R. K. Majumdar, self professed Naxal-hunter, and director general of West Bengal Armed Police, had claimed to me in an interview that Bhattacharjee is partly right. That West Bengal's Maoist problem 'is a two on a scale of ten, compared to states like Chhattisgarh, Jharkhand and Andhra', which he said were close to the top of the scale. 'We don't have much of a problem,' he told me, 'an average of a couple of murders a month. That's hardly....'
On seeing my raised eyebrows, he had stopped.

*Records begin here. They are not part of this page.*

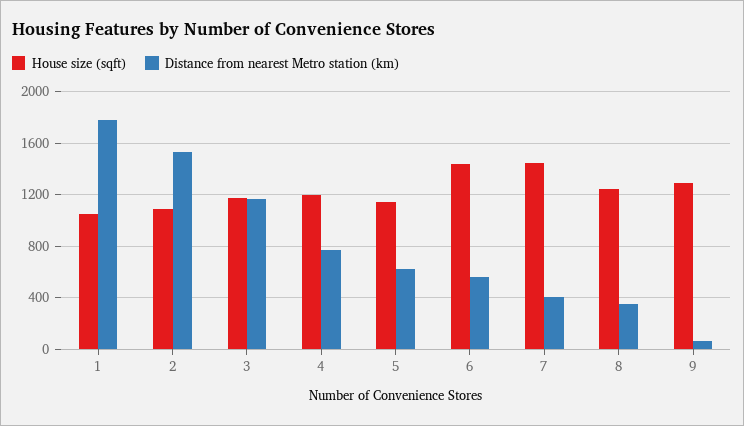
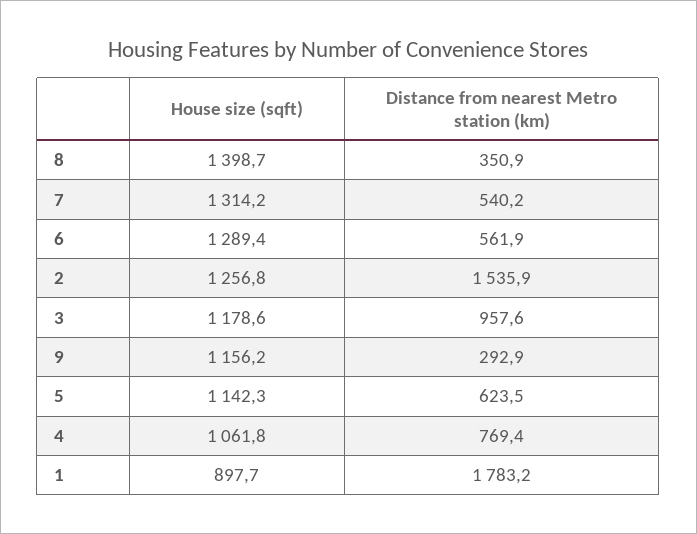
  {
    "House size (sqft)": {
-     "1": 1050,
+     "1": 897.7,
-     "2": 1100,
+     "2": 1256.8,
      "3": 1178.6,
-     "4": 1200,
+     "4": 1061.8,
      "5": 1142.3,
-     "6": 1450,
+     "6": 1289.4,
-     "7": 1450,
+     "7": 1314.2,
-     "8": 1250,
+     "8": 1398.7,
-     "9": 1300
+     "9": 1156.2
    },
    "Distance from nearest Metro station (km)": {
      "1": 1783.2,
      "2": 1535.9,
-     "3": 1150,
+     "3": 957.6,
      "4": 769.4,
      "5": 623.5,
      "6": 561.9,
-     "7": 400,
+     "7": 540.2,
      "8": 350.9,
-     "9": 50
+     "9": 292.9
    }
  }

'Tribals are fighting back, aren't they?' I queried. 'How many armed Maoists are there in West Bengal?'
'The core strength would not be more than 200. Hardcore. People who have been trained in tactics, weapons and so on. When they go to a village, the entire village is theirs.'-------
'You're saying 200 hardcore Maoists with some technical expertise can control vast areas across three districts?' I persist, despite having similar assertions from other security officials. One of them, from Andhra Pradesh, had waxed about the Maoist philosophy of 'destroy to build' and 'kill one to terrorize 10,000'-pretty much the standard doctrine of political violence. It took only 19 radically converted young Islamist men to bring down the twin towers of the World Trade Centre, attack the Pentagon and trigger the still unwinable global war against terror.
So numbers, I've been told by many, as I was by Majumdar, don't need to be large. They merely need to be effective for the purpose at hand.